During Advent, we are called upon to:
1) prepare ourselves to worthily to celebrate the anniversary of the Lord’s coming into the world as the incarnate God of love,
2) transform our souls into holy tabernacles for the Redeemer coming in Holy Communion, and
3) make ourselves ready for His final coming as judge, at death and at the end of the world.
Advent is a season of preparation and waiting, a season filled with hope. Here are twelve tips that will help you and your family keep this season holy:
1. Use an Advent calendar and/or a wreath to mark this time of preparation. Pray Advent prayers with the family and the rosary when you light up the candle on the wreath. Sing ‘O Come, O Come, Emmanuel’ throughout Advent.
2. Keep outdoor lights and decorations simple, using religious CHRISTmas scenes like the Nativity or a star.
3. Use a Jesse tree or an Advent tree.
4. Have your Christmas tree blessed. Remind your children that the tree is a Christian symbol and relates to many aspects of our faith.
5. Let your children know that “Santa Claus” is another name for the real St. Nicholas and tell them his story. Celebrate the day. Encourage your children to leave their shoes outside their bedroom doors on Dec. 5. When they awaken, they will find small gifts like candy or fruit if they’ve been good.
6. Participate in the Giving Tree at church. Have your children buy a gift to donate to children in need or perform some service for the poor or elderly.
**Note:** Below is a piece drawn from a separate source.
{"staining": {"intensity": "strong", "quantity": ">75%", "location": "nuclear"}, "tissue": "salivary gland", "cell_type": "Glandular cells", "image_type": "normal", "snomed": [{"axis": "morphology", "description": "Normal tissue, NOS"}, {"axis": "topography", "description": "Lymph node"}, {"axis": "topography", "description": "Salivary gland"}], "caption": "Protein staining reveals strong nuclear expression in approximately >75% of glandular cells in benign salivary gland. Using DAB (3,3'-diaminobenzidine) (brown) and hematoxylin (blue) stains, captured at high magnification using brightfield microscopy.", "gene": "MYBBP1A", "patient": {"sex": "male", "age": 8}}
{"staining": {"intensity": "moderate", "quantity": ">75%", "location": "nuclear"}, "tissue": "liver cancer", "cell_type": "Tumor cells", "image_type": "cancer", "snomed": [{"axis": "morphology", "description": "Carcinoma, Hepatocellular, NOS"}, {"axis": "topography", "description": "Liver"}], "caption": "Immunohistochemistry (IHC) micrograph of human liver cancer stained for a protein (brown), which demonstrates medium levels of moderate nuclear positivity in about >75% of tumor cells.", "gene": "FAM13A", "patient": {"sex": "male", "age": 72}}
7. Put a Nativity set in a prominent place in your home, but only put out some of the animals. You can put the other statues out, but in another place in your home. Each week, read a little from the Christmas story in Luke’s Gospel, and move the statues a little closer.
8. Have the children place a piece of straw in the manger for each good deed they do during Advent as a gift to the baby Jesus.
9. Take the entire family, when possible, to daily Mass, Eucharistic Adoration, and to the sacrament of Reconciliation.
10. Light a candle before the Blessed Mother when visiting the Blessed Sacrament.
11. The Mary candle: Some families have the custom of decorating the Christ candle with a blue veil on December 8th, the Solemnity of the Immaculate Conception. On this great feast, others place a candle with a blue ribbon before a statue or picture of the Blessed Virgin, whose “yes” to God enabled our Lord’s coming at Christmas. The candle is lit during meal times to serve as a delightful reminder of Mary’s eager expectation of the “Light of the World.”
12. St. Lucy cakes: The feast of St. Lucy, virgin and martyr, is on December 13th. This marks the opening of the Christmas season in Sweden. Her life story can be found in most saints books, as can the recipe for the traditional cakes. The symbolism is rich and her life story worthwhile reading.